Today NPR, the Center for Public Integrity (CPI) and StateImpact launch a special series examining how air pollution is affecting communities across the nation called Poisoned Places: Toxic Air, Neglected Communities. It has been twenty-one years since Congress amended the Clean Air Act to deal with toxic air, directing the Environmental Protection Agency to enforce regulations and protect the general public from toxic emissions. But as the investigative series discovered, companies are still producing toxic air, and regulators are having a difficult time stopping them. The team found:

  • State and federal regulators take months and sometimes years to enforce anti-pollution rules. About 400 facilities are on an internal EPA watch list that includes serious or chronic Clean Air Act violators that have not been subject to timely enforcement. The list was obtained by the Center and NPR and is being made public for the first time.
  • More than 1,600 facilities around the country are classified by the EPA as “high priority violators” of the Clear Air Act sites in need of urgent action by enforcers.
  • Regulators largely rely on an honor system easily manipulated by polluters, which report their own emissions. Even judging by the self-reported numbers, the scale of pollution is enormous: At least 600 million pounds of toxic chemicals – including arsenic, benzene, formaldehyde and lead – were released into the air in 2009, according to EPA data.

This morning’s NPR story looks in-depth at the startling numbers. Of the more than 1,600 facilities the Agency has classified as “high priority violators,” there are many repeat offenders:

“Yet nearly 300 of those facilities have been considered “high priority violators” of the Clean Air Act by the Environmental Protection Agency for at least a decade. About a quarter of those 1,600 violators are on an internal EPA “watch list,” which the agency has kept secret until now.”

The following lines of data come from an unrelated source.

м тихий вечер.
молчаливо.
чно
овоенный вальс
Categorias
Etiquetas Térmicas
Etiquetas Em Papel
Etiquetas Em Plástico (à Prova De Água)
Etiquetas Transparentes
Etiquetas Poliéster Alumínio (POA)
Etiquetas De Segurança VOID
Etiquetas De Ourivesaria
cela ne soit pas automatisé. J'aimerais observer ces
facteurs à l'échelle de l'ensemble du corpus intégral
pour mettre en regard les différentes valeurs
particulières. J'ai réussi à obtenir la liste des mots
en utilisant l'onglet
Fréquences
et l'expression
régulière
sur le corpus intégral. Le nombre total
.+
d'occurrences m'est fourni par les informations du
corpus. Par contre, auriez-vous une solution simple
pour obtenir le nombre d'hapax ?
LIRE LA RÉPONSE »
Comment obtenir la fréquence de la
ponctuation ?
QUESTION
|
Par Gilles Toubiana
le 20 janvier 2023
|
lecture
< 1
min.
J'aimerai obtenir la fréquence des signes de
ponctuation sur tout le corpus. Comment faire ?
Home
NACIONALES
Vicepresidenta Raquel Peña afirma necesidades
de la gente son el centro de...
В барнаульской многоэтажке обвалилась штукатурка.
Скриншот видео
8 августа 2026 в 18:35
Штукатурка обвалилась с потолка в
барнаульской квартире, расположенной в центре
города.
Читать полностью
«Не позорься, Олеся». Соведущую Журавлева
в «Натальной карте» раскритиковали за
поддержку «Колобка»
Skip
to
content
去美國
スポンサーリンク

And the Center for Public Integrity reports on the individuals and communities affected by these toxic emissions across the country, including the primarily Latino neighborhood of Manchester in Houston:

“Manchester lies in the bull’s eye of benzene emissions from the nation’s biggest petrochemical complex. Doctors diagnosed Valentin Marroquin with acute lymphocytic leukemia eight years ago, at age 6. While linking illness to toxic exposure can be difficult, Valentin’s mother, Rosario, doubts he got sick by chance. The ailment has been associated with benzene, and researchers have found elevated rates of childhood leukemia in Houston neighborhoods – including Manchester – with high levels of the chemical in the air. Refineries near Manchester have reported emitting hundreds of thousands of pounds of benzene over the last decade.”

NPR and CPI took data from the EPA and created an interactive map of facilities that reported chemical emissions into the air. You can see where they are located in Texas, and learn about how this issue affects your community, by clicking on the map below:

This week we’ll be reporting on some of the toxic air emitters in Texas, the state of regulation here, and how these companies practices affect the health and well-being of communities in the state.

Note: A previous version of this post inaccurately described the map, which shows facilities reporting chemical emissions into the air — not those on the federal watch list or those identified as violating regulations.